Dans le monde grouillant, mais pas moins fascinant des parasites, certaines espèces se démarquent par leur stratégie de reproduction, souvent complexe. Mais la palme du parasite le plus « vicieux » revient sans conteste à Toxoplasma gondii, un protozoaire responsable de la maladie de la Toxoplasmose. Cet organisme est capable d’infecter plusieurs espèces, mais ne peut procéder à une reproduction sexuée que chez un félin, son hôte final. Pour cela, il modifie le comportement de son hôte intermédiaire afin que celui-ci finisse ses jours dans les crocs d’un prédateur.

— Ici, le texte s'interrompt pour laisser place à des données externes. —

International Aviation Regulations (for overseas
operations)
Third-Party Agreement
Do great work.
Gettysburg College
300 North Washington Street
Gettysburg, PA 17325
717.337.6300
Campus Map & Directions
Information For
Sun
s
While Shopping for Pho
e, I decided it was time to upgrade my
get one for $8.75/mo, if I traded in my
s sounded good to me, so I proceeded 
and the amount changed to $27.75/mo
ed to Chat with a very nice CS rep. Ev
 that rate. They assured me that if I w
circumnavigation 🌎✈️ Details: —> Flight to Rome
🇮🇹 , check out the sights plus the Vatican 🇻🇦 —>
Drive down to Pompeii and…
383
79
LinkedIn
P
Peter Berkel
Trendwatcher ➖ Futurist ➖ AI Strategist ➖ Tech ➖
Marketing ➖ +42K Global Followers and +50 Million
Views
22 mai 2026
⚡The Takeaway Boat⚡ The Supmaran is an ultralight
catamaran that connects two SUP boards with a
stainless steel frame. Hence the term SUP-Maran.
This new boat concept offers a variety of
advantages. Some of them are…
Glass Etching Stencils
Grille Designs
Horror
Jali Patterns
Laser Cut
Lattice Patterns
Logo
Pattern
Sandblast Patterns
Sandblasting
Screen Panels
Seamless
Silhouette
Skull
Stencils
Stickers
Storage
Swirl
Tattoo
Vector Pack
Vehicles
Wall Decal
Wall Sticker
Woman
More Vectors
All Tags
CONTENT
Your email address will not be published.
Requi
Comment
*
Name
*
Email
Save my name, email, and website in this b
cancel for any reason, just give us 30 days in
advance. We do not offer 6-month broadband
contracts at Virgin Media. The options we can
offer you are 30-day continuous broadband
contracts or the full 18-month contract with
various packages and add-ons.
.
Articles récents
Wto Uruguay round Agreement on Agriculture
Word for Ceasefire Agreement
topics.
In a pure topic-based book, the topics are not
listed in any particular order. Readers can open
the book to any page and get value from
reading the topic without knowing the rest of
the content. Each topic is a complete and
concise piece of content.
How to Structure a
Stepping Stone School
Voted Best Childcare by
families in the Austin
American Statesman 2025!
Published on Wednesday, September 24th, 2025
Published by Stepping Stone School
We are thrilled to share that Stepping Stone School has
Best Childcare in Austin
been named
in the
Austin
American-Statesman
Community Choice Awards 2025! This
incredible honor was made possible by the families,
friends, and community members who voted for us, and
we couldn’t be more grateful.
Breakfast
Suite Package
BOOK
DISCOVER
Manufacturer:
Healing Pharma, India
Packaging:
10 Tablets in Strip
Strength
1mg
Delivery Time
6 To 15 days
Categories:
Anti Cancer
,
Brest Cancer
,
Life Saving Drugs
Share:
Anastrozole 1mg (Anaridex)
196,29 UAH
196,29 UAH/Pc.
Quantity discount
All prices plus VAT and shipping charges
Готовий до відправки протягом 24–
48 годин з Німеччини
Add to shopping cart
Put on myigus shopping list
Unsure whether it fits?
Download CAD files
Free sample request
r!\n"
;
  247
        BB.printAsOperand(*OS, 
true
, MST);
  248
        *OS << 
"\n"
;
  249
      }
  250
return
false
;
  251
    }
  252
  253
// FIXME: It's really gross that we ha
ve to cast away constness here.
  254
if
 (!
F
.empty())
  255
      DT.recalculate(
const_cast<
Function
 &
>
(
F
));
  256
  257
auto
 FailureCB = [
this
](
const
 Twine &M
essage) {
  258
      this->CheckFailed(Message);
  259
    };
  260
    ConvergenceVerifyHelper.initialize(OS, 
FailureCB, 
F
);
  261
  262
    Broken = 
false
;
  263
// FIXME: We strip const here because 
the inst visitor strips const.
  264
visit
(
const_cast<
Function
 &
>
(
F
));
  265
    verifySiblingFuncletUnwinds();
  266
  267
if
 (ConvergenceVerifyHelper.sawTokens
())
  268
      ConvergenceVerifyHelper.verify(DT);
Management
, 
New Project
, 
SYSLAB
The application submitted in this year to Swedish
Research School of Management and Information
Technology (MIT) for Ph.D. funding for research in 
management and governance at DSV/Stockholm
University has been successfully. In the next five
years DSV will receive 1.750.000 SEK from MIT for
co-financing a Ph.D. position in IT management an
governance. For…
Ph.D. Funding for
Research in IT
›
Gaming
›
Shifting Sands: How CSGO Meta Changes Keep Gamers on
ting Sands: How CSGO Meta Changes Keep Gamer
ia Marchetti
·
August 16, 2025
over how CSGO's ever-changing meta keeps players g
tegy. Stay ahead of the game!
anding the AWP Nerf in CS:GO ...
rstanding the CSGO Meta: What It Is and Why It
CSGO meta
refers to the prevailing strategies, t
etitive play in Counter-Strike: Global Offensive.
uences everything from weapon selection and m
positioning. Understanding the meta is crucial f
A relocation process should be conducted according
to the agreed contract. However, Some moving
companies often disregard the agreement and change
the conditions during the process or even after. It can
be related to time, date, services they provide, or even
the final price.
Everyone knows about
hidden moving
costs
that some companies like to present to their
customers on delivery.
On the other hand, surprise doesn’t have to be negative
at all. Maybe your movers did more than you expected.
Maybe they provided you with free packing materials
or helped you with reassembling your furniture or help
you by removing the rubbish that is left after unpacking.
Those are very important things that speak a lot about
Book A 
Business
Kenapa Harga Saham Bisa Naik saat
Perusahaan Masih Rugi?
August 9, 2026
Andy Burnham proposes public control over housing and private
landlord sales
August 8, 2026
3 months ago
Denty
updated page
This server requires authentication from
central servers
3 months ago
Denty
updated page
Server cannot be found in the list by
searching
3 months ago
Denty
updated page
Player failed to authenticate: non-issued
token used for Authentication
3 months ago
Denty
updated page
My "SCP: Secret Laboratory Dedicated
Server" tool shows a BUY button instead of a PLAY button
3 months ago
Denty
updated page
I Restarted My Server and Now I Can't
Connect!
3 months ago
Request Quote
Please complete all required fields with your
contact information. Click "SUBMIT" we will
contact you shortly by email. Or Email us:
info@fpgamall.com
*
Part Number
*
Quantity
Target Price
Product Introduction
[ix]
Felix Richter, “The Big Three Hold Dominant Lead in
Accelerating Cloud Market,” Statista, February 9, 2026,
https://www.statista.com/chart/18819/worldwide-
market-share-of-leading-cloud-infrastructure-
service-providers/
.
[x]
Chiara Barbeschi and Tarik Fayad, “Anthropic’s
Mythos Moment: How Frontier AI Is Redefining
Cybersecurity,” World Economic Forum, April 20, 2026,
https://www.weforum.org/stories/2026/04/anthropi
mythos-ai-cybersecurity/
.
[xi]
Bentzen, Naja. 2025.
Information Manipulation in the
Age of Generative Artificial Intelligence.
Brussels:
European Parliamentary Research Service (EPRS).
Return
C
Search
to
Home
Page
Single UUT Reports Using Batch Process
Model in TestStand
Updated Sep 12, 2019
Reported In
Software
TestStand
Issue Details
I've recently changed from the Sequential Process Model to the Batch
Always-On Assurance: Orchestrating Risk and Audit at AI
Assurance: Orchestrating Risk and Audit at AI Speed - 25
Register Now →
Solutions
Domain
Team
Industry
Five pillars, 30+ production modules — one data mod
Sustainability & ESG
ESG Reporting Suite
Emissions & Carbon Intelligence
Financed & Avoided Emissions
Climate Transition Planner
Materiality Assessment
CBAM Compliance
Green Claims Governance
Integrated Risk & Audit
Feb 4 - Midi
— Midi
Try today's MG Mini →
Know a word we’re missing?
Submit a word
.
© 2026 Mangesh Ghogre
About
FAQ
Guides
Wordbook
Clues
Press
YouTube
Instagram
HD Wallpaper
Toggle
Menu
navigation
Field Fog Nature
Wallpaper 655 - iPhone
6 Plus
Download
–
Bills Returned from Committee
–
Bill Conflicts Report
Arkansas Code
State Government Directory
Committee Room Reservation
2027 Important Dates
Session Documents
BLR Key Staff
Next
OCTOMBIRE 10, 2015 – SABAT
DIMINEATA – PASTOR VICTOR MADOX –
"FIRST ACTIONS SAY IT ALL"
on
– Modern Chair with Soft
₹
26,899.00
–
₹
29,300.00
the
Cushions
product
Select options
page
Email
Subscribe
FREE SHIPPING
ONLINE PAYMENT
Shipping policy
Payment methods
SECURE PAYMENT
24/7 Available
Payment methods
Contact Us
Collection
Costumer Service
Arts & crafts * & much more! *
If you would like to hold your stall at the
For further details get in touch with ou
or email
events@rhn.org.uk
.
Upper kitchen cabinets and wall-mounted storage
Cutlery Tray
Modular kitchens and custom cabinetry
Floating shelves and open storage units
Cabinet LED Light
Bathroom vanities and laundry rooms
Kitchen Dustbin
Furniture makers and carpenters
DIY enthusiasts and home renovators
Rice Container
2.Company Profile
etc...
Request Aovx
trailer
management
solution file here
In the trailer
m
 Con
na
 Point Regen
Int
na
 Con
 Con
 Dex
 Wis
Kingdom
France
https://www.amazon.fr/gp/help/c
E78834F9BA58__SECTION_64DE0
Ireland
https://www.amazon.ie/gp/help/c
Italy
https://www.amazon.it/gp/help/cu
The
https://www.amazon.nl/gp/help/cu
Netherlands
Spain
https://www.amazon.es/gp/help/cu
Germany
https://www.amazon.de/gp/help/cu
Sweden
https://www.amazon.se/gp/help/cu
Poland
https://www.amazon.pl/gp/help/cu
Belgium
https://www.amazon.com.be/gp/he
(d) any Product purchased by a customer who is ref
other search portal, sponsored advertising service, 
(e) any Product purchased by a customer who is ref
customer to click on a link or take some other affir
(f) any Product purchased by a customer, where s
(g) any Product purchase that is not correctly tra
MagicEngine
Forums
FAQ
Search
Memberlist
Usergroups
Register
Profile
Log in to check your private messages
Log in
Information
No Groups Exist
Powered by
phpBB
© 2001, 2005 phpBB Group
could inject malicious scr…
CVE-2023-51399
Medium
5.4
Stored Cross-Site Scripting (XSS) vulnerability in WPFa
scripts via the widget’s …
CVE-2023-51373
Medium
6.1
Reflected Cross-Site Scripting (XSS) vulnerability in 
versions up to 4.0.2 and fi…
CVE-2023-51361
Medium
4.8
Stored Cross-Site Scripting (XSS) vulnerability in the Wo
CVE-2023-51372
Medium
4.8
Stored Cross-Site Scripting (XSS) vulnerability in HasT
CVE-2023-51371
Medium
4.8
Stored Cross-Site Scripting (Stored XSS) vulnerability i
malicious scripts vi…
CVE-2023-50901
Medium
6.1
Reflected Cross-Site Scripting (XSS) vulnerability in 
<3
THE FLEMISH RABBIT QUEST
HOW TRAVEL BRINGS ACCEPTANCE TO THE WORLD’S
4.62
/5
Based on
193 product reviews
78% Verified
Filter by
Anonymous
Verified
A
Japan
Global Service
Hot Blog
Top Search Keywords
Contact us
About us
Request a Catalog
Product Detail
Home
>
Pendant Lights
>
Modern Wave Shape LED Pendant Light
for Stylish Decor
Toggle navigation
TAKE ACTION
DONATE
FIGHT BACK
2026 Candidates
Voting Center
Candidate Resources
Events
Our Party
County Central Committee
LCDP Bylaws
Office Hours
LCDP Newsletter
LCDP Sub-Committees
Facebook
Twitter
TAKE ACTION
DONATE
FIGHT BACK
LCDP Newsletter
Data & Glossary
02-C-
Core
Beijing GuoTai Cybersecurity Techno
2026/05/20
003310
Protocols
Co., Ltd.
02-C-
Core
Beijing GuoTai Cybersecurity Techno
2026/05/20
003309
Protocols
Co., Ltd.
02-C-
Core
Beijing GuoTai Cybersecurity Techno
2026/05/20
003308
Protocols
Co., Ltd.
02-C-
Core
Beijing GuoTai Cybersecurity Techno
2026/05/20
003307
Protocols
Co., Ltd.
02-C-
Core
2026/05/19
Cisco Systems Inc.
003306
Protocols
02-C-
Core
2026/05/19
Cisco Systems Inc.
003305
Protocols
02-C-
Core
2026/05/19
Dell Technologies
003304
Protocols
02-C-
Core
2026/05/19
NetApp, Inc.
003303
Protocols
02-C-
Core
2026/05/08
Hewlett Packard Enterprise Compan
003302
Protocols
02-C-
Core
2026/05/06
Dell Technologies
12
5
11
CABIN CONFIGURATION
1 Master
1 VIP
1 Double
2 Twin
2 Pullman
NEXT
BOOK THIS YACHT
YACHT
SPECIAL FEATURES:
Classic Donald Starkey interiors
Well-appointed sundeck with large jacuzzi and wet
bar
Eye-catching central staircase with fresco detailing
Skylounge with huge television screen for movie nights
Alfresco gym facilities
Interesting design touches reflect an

L’action « suicidaire » induite par le parasite avait déjà été mise en relief dans une étude en 2000 : les rats infectés par Toxoplasma gondii trouvaient l’odeur de l’urine de chat bien plus attrayante que leurs congénères sains.

Se pose alors la question de l’action de ce parasite chez l’être humain : deviendrions-nous suicidaires, ou développerions-nous une attraction soudaine pour l’urine de chat ? Plusieurs effets ont été observés chez l’être humain, comme un amoindrissement des capacités de concentration ainsi qu’un allongement du temps de réaction. Une équipe de chercheurs du Centre d’écologie fonctionnelle et évolutive de Montpellier a cherché à savoir si ces modifications du comportement pouvaient être un vestige du temps où l’Homme était une proie pour les grands félins. Pour cela ils ont observé l’effet du parasite sur le comportement du chimpanzé, proie potentielle des léopards. Les individus, sains ou parasités, ont été mis en contact avec de l’urine de plusieurs espèces de félins ainsi que de l’urine humaine. Les résultats montrent que « les animaux infectés par Toxoplasma gondii perdent leur aversion de l’urine de léopard ». En revanche, les tests avec l’urine d’autres grands félins ne montrent aucun résultat dénotant une manipulation parasitaire. Aucune réaction vis-à-vis de l’urine humaine non plus.

Les scientifiques expliquent que le comportement des chimpanzés infectés face à l’urine de léopard démontrait un exemple de manipulation parasitaire, comme dans le cas du rat. Ce système permettrait d’augmenter le taux de prédation du chimpanzé, et par conséquent bénéficierait au parasite qui retrouverait plus facilement son hôte final. Le parasite se loge dans le cerveau des singes au niveau de l’amygdale, une structure essentielle pour la réaction de peur et reliée au système olfactif. Le protozoaire perturberait les informations entre cette région et le reste du cerveau, inhibant le processus de méfiance. L’action de Toxoplasma gondii est cependant très ciblée : aucun des animaux parasités n’a été attiré par l’urine d’autres félins que le léopard. Les chercheurs en déduisent que « les modifications de comportement induites par Toxoplasma chez l’humain sont des témoins de notre évolution ».